## WORK TASK
Return the records word for word. Pictures do not belong in the copy.

Saved data entries

****************

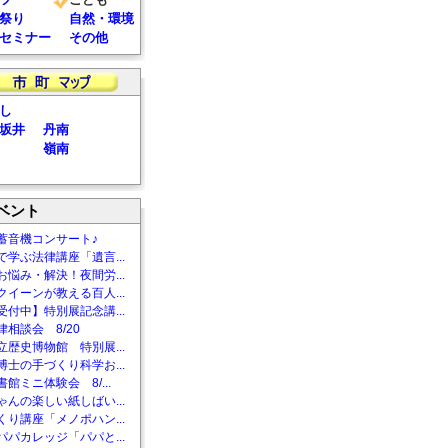
祭り
自然・環境
セミナー
その他
し
坂井
丹南
嶺南
ベント
蓄音機コンサート♪
で学ぶ法律講座「遺言...
お悩み・解決！夜間労...
クイーンが教える百人...
受付中】特別展記念講...
相談会 8/20
立歴史博物館 特別展...
博士の手づくり科学お...
館ミニ体験会 8/...
ゃんの楽しい紙しばい...
くり講座「メノポハン...
パパカレッジ「パパと...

****************

## SOLUTION TO THIS EXERCISE
祭り
自然・環境
セミナー
その他
し
坂井
丹南
嶺南
ベント
蓄音機コンサート♪
で学ぶ法律講座「遺言...
お悩み・解決！夜間労...
クイーンが教える百人...
受付中】特別展記念講...
相談会 8/20
立歴史博物館 特別展...
博士の手づくり科学お...
館ミニ体験会 8/...
ゃんの楽しい紙しばい...
くり講座「メノポハン...
パパカレッジ「パパと...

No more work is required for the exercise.